PROBLEM TO SOLVE:
Lines holding the string "source" in the listing below are to be copied.

--- MATERIAL TO PROCESS ---

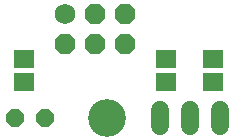
<source format=gbs>
G75*
G70*
%OFA0B0*%
%FSLAX24Y24*%
%IPPOS*%
%LPD*%
%AMOC8*
5,1,8,0,0,1.08239X$1,22.5*
%
%ADD10C,0.1261*%
%ADD11C,0.0680*%
%ADD12OC8,0.0680*%
%ADD13C,0.0600*%
%ADD14OC8,0.0600*%
%ADD15R,0.0710X0.0592*%
D10*
X004628Y002069D03*
D11*
X003234Y005521D03*
D12*
X004234Y005521D03*
X005234Y005521D03*
X005234Y004521D03*
X004234Y004521D03*
X003234Y004521D03*
D13*
X006383Y002329D02*
X006383Y001809D01*
X007383Y001809D02*
X007383Y002329D01*
X008383Y002329D02*
X008383Y001809D01*
D14*
X001569Y002069D03*
X002569Y002069D03*
D15*
X001872Y003269D03*
X001872Y004017D03*
X006596Y004017D03*
X006596Y003269D03*
X008171Y003269D03*
X008171Y004017D03*
M02*

</source>
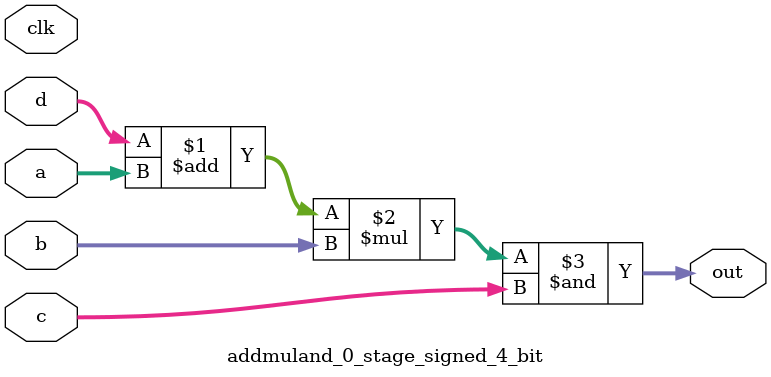
<source format=sv>
(* use_dsp = "yes" *) module addmuland_0_stage_signed_4_bit(
	input signed [3:0] a,
	input signed [3:0] b,
	input signed [3:0] c,
	input signed [3:0] d,
	output [3:0] out,
	input clk);

	assign out = ((d + a) * b) & c;
endmodule

</source>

---

EXERCISE RESULT:
<source format=gbs>
</source>
<source format=sv>
</source>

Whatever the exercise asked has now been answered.